(READING PASSAGE)
Vertical Power designed its VP-xxx line of products to control all
of the various electrical systems in the airplane (flaps, trim
motors, lights, etc). They designed these systems to always be as
fail-safe as possible, and to allow any critical function to be
over-rided if needed. For example, to run a critical system like
elevator trim, a constant series of messages needs to be generated
and sent by the internal workings of the Vertical Power control
unit. If the messages ever stop due to some sort of breakage in the
system, the trim stops as well. This is fail-SAFE (not
fail-dangerous) because if the system breaks, the airplane simply
refuses to do anything exciting. Instead, it just leaves things as
they are now. (In this example, it simply leaves the trim still,
which is a safe occurrence, instead of letting it run without
command, which is a dangerous occurrence).
Brand new for the VP-400, though, is an all-new touch-screen
interface with new software written by me. This software, as
initially written by me, was written in the way that all other
touch-screen interfaces are written: The computer waits for a
message that the user has touched the screen. When the computer gets
that message, it figures that the screen is being touched until it
gets a SECOND message… this message being that the user has lifted
his finger OFF the screen! It seems simple and common-sense, right?
The computer gets a message from the touch-screen that the pilot has
touched the screen, and then a little bit later a message that the
pilot has STOPPED touching the screen.
But, what if the message that the pilot has stopped touching the
screen is somehow lost due to some sort of error in the computer or
Think about it: In that event, the computer will THINK that the
pilot is HOLDING A BUTTON DOWN on the touch-screen down… even though
he is not!
And, what if that button is, for example, an elevator trim button?
In that case, my computer program would be fooled into thinking that
the pilot is holding down the trim button, and would inform the
Vertical Power system accordingly, and the trim would continue to
run… all because a single message from the touch-screen that the
pilot had lifted his finger off the trim button was lost. (And, to
non-pilots: A trim that motors along without command is among the
most dangerous things that can happen in an airplane, because the
airplane could diverge from pilot control, slowly but surely).
Accident reports throughout aviation history are littered with these
odd little cases that only become apparent in retrospect.
So, after actually seeing this happen in our systems-testing on the
ground (!), we decided to build the VP-400 in such a way that it
would be totally immune to this type of failure in flight. But how?
(End READING PASSAGE)
(RECORDED DATA)
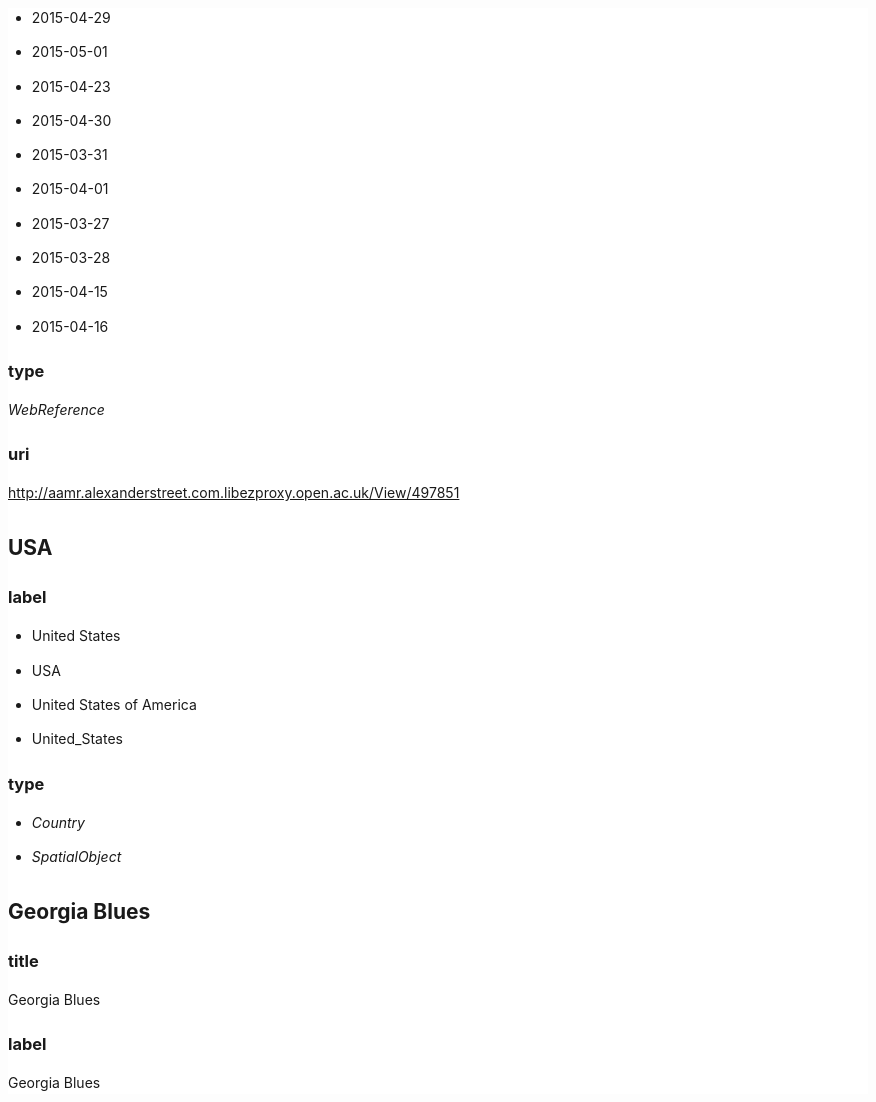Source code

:  - 2015-04-29

 - 2015-05-01

 - 2015-04-23

 - 2015-04-30

 - 2015-03-31

 - 2015-04-01

 - 2015-03-27

 - 2015-03-28

 - 2015-04-15

 - 2015-04-16

### type


*WebReference*

### uri


http://aamr.alexanderstreet.com.libezproxy.open.ac.uk/View/497851

## USA

### label

 - United States

 - USA

 - United States of America

 - United_States

### type

 - *Country*

 - *SpatialObject*

## Georgia Blues

### title


Georgia Blues

### label


Georgia Blues
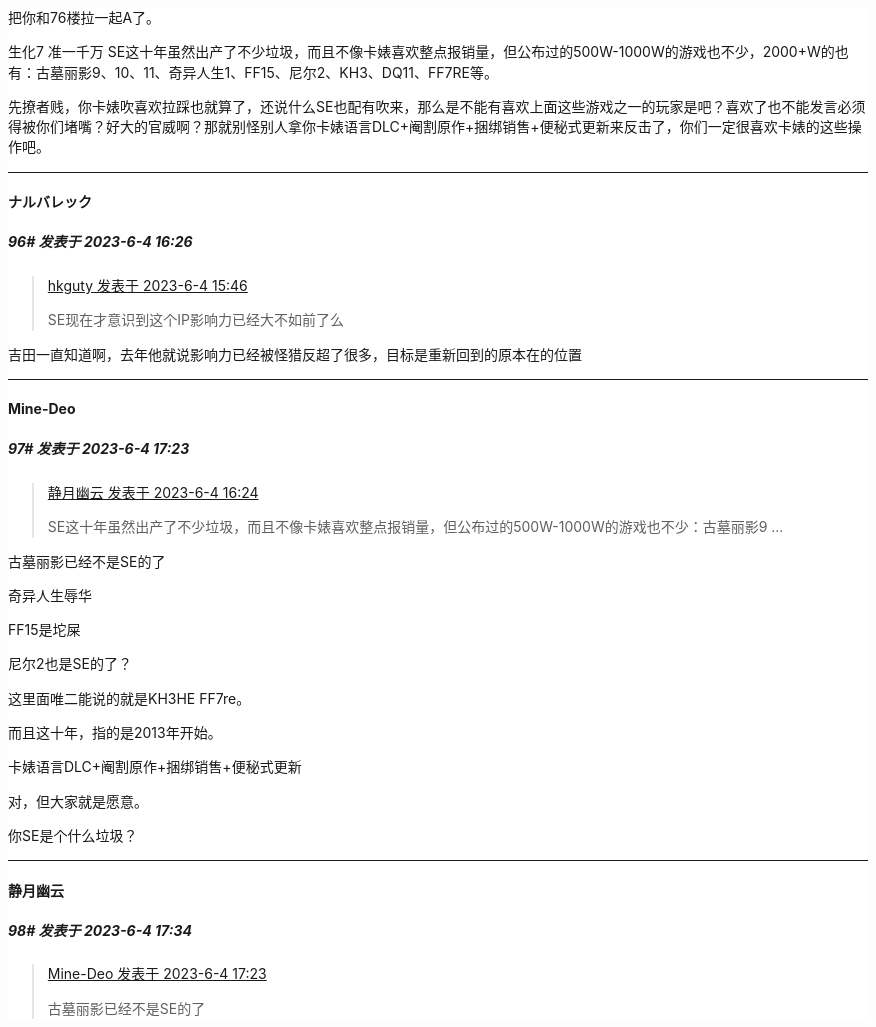 把你和76楼拉一起A了。

生化7 准一千万</blockquote>
SE这十年虽然出产了不少垃圾，而且不像卡婊喜欢整点报销量，但公布过的500W-1000W的游戏也不少，2000+W的也有：古墓丽影9、10、11、奇异人生1、FF15、尼尔2、KH3、DQ11、FF7RE等。

先撩者贱，你卡婊吹喜欢拉踩也就算了，还说什么SE也配有吹来，那么是不能有喜欢上面这些游戏之一的玩家是吧？喜欢了也不能发言必须得被你们堵嘴？好大的官威啊？那就别怪别人拿你卡婊语言DLC+阉割原作+捆绑销售+便秘式更新来反击了，你们一定很喜欢卡婊的这些操作吧。


*****

####  ナルバレック  
##### 96#       发表于 2023-6-4 16:26

<blockquote><a href="httphttps://bbs.saraba1st.com/2b/forum.php?mod=redirect&amp;goto=findpost&amp;pid=61115744&amp;ptid=2138209" target="_blank">hkguty 发表于 2023-6-4 15:46</a>

SE现在才意识到这个IP影响力已经大不如前了么</blockquote>
吉田一直知道啊，去年他就说影响力已经被怪猎反超了很多，目标是重新回到的原本在的位置


*****

####  Mine-Deo  
##### 97#       发表于 2023-6-4 17:23

<blockquote><a href="httphttps://bbs.saraba1st.com/2b/forum.php?mod=redirect&amp;goto=findpost&amp;pid=61116391&amp;ptid=2138209" target="_blank">静月幽云 发表于 2023-6-4 16:24</a>

SE这十年虽然出产了不少垃圾，而且不像卡婊喜欢整点报销量，但公布过的500W-1000W的游戏也不少：古墓丽影9 ...</blockquote>
古墓丽影已经不是SE的了

奇异人生辱华

FF15是坨屎

尼尔2也是SE的了？

这里面唯二能说的就是KH3HE FF7re。

而且这十年，指的是2013年开始。

卡婊语言DLC+阉割原作+捆绑销售+便秘式更新

对，但大家就是愿意。

你SE是个什么垃圾？


*****

####  静月幽云  
##### 98#       发表于 2023-6-4 17:34

<blockquote><a href="httphttps://bbs.saraba1st.com/2b/forum.php?mod=redirect&amp;goto=findpost&amp;pid=61117914&amp;ptid=2138209" target="_blank">Mine-Deo 发表于 2023-6-4 17:23</a>

古墓丽影已经不是SE的了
(End RECORDED DATA)
## TASK DETAILS
In the passage on the VP-400 touch-screen, translate this sentence into Spanish: "Accident reports throughout aviation history are littered with these odd little cases that only become apparent in retrospect."

## EXERCISE ANSWER
Los informes de accidentes a lo largo de la historia de la aviación están plagados de estos pequeños casos extraños que solo se hacen evidentes en retrospectiva.